### Goal 1
Gather every line in the records below that contains the string "none".
# start of Extract provided
Главная страница «Первого сентября»Главная страница журнала «Английский язык»Содержание №12/2009

Jazz Up Your Lesson

Book, books, books… Although this might seem a not particularly exciting topic for modern students, I still dare to state that we, as teachers, can reverse it. It just takes a little bit more time, love and imagination =)

Here you see an activity aimed at guessing the book, which is included in the list of 50 must-reads in world literature. The students are provided with a brief description of a book and make their guesses.

Options:

• The students might work individually or in teams.

• You may prefer to give or not to give the variants of answers and the hints, depending on the students’ cultural awareness.

• They must name the title and the author.

Book Descriptions:

1. This 2,700-year-old epic, the oldest surviving piece of Western literature, is the work from which the poetic tradition arose.

Hint:

This is an epic written by a famous Greek poet, dating probably from the 8th century BC and it is considered the first artfully shaped creation in Western literature.

2. This 1852 novel, depicting the suffering of slaves in the southern United States, is credited with hastening the arrival of the American Civil War.

Hint:

Published when public opinion about slavery was divided in the free states, this book turned the tide against the South’s “peculiar institution”. When President Lincoln met the author of the book he said: “So you are the little woman who wrote the book that made this great war.”
# end of Extract provided
### Goal 2
Output the passage of the book-guessing lesson above, from "Jazz Up Your" to "and the author.", word for word.
# start of Records for this exercise
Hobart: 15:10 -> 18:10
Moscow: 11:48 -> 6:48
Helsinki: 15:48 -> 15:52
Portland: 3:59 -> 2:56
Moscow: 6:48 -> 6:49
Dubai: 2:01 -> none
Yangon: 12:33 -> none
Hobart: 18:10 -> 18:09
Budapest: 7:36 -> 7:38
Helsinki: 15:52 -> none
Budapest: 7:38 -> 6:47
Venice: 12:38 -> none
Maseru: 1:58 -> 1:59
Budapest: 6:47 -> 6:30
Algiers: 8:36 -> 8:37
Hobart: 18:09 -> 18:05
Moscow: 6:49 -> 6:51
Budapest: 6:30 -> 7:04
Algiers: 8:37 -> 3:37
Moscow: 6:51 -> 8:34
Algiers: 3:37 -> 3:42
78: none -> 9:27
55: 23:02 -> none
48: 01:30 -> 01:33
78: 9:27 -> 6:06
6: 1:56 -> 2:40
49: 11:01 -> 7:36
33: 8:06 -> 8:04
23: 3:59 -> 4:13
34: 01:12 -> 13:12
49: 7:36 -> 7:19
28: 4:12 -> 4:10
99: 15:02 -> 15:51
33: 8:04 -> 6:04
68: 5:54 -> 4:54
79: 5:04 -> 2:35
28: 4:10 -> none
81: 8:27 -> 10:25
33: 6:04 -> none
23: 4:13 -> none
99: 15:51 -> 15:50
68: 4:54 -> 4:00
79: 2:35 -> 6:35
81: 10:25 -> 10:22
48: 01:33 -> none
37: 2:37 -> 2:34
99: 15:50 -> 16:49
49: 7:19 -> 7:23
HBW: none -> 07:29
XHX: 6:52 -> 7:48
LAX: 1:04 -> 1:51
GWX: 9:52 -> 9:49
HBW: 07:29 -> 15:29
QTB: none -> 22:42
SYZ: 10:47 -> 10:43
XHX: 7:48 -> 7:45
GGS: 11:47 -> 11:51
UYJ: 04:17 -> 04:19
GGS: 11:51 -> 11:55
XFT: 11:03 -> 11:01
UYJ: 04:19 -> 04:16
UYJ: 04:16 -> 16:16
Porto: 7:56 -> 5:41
# end of Records for this exercise
### Task solution 1
Dubai: 2:01 -> none
Yangon: 12:33 -> none
Helsinki: 15:52 -> none
Venice: 12:38 -> none
78: none -> 9:27
55: 23:02 -> none
28: 4:10 -> none
33: 6:04 -> none
23: 4:13 -> none
48: 01:33 -> none
HBW: none -> 07:29
QTB: none -> 22:42

### Task solution 2
Jazz Up Your Lesson

Book, books, books… Although this might seem a not particularly exciting topic for modern students, I still dare to state that we, as teachers, can reverse it. It just takes a little bit more time, love and imagination =)

Here you see an activity aimed at guessing the book, which is included in the list of 50 must-reads in world literature. The students are provided with a brief description of a book and make their guesses.

Options:

• The students might work individually or in teams.

• You may prefer to give or not to give the variants of answers and the hints, depending on the students’ cultural awareness.

• They must name the title and the author.